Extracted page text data
== == ==

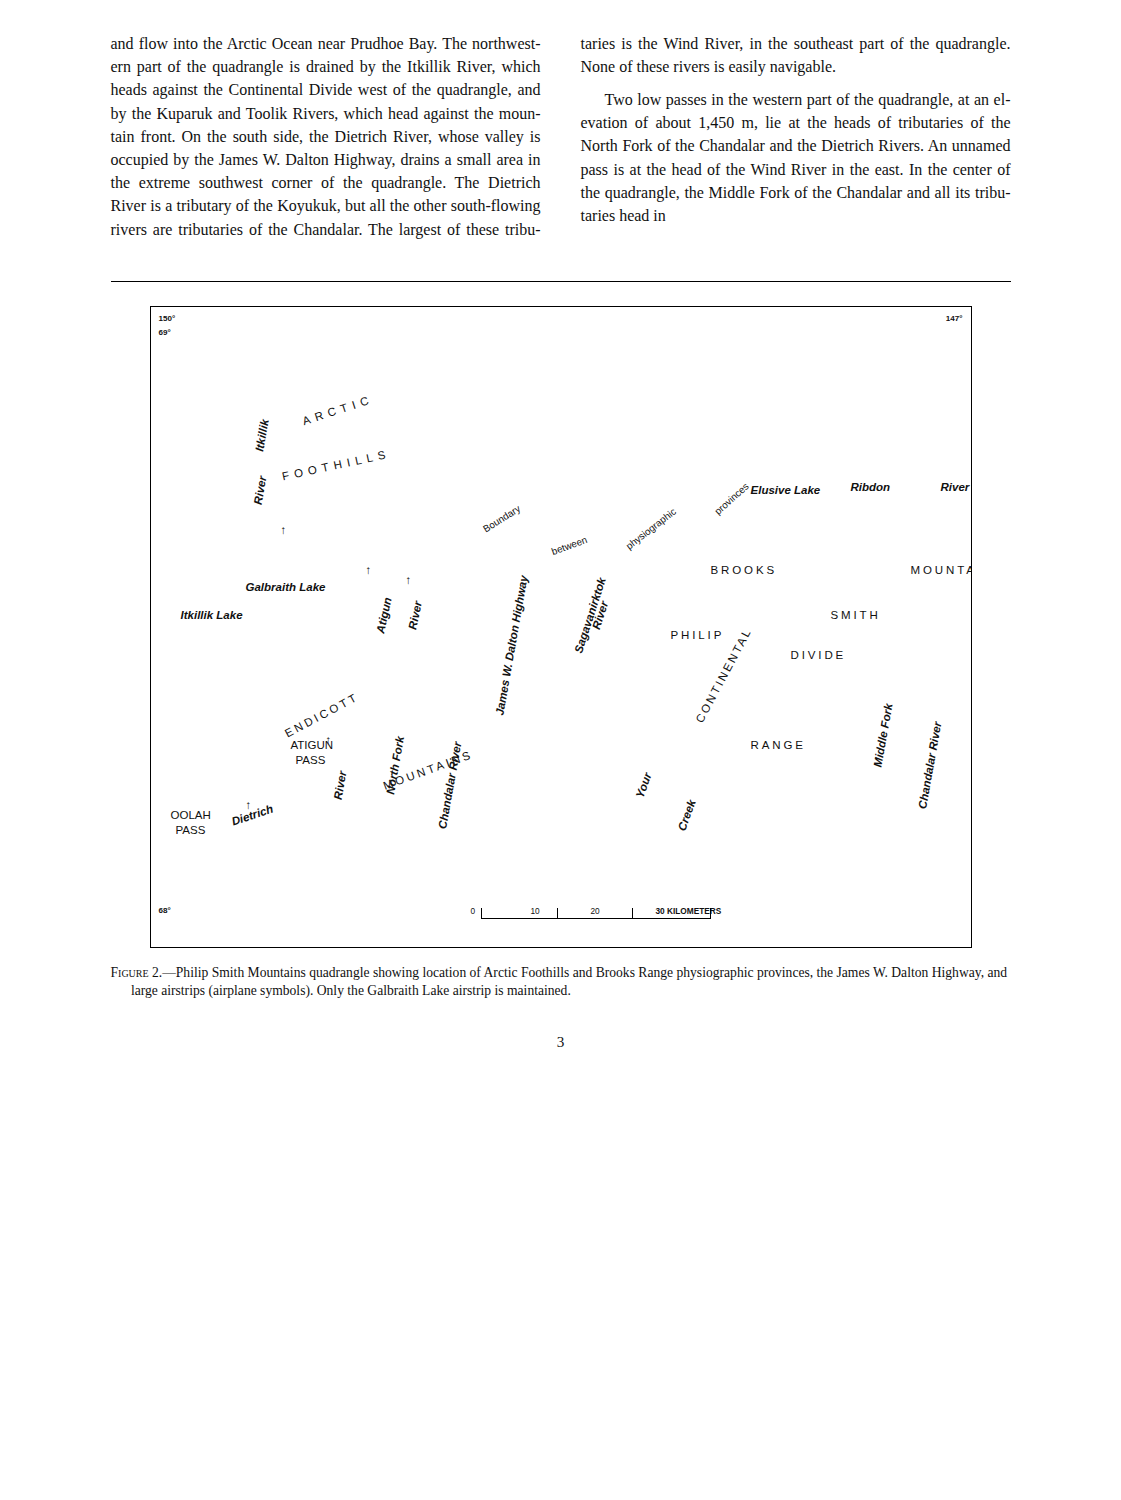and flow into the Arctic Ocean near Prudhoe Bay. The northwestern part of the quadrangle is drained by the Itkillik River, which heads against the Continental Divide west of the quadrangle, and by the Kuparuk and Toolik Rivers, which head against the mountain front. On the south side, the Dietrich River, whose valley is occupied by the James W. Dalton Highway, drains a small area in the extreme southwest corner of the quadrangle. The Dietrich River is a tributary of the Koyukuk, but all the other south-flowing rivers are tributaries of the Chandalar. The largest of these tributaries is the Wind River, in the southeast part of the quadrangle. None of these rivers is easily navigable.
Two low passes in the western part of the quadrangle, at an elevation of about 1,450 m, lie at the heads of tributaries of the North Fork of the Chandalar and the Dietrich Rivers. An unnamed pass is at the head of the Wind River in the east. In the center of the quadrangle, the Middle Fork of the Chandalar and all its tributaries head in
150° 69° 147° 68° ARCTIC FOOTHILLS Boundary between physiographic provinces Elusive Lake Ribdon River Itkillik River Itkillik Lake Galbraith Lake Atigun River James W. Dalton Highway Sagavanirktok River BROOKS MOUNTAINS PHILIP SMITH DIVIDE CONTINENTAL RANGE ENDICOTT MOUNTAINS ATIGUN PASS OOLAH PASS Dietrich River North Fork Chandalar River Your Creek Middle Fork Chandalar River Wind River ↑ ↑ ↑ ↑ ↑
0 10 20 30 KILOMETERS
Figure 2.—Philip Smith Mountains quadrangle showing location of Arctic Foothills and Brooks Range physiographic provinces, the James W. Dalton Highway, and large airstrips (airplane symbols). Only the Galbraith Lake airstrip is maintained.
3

== == ==

■ **How to complete this task**
Output every record exactly, minus the pictures.

■ **Output for this exercise**
and flow into the Arctic Ocean near Prudhoe Bay. The northwestern part of the quadrangle is drained by the Itkillik River, which heads against the Continental Divide west of the quadrangle, and by the Kuparuk and Toolik Rivers, which head against the mountain front. On the south side, the Dietrich River, whose valley is occupied by the James W. Dalton Highway, drains a small area in the extreme southwest corner of the quadrangle. The Dietrich River is a tributary of the Koyukuk, but all the other south-flowing rivers are tributaries of the Chandalar. The largest of these tributaries is the Wind River, in the southeast part of the quadrangle. None of these rivers is easily navigable.
Two low passes in the western part of the quadrangle, at an elevation of about 1,450 m, lie at the heads of tributaries of the North Fork of the Chandalar and the Dietrich Rivers. An unnamed pass is at the head of the Wind River in the east. In the center of the quadrangle, the Middle Fork of the Chandalar and all its tributaries head in
150° 69° 147° 68° ARCTIC FOOTHILLS Boundary between physiographic provinces Elusive Lake Ribdon River Itkillik River Itkillik Lake Galbraith Lake Atigun River James W. Dalton Highway Sagavanirktok River BROOKS MOUNTAINS PHILIP SMITH DIVIDE CONTINENTAL RANGE ENDICOTT MOUNTAINS ATIGUN PASS OOLAH PASS Dietrich River North Fork Chandalar River Your Creek Middle Fork Chandalar River Wind River ↑ ↑ ↑ ↑ ↑
0 10 20 30 KILOMETERS
Figure 2.—Philip Smith Mountains quadrangle showing location of Arctic Foothills and Brooks Range physiographic provinces, the James W. Dalton Highway, and large airstrips (airplane symbols). Only the Galbraith Lake airstrip is maintained.
3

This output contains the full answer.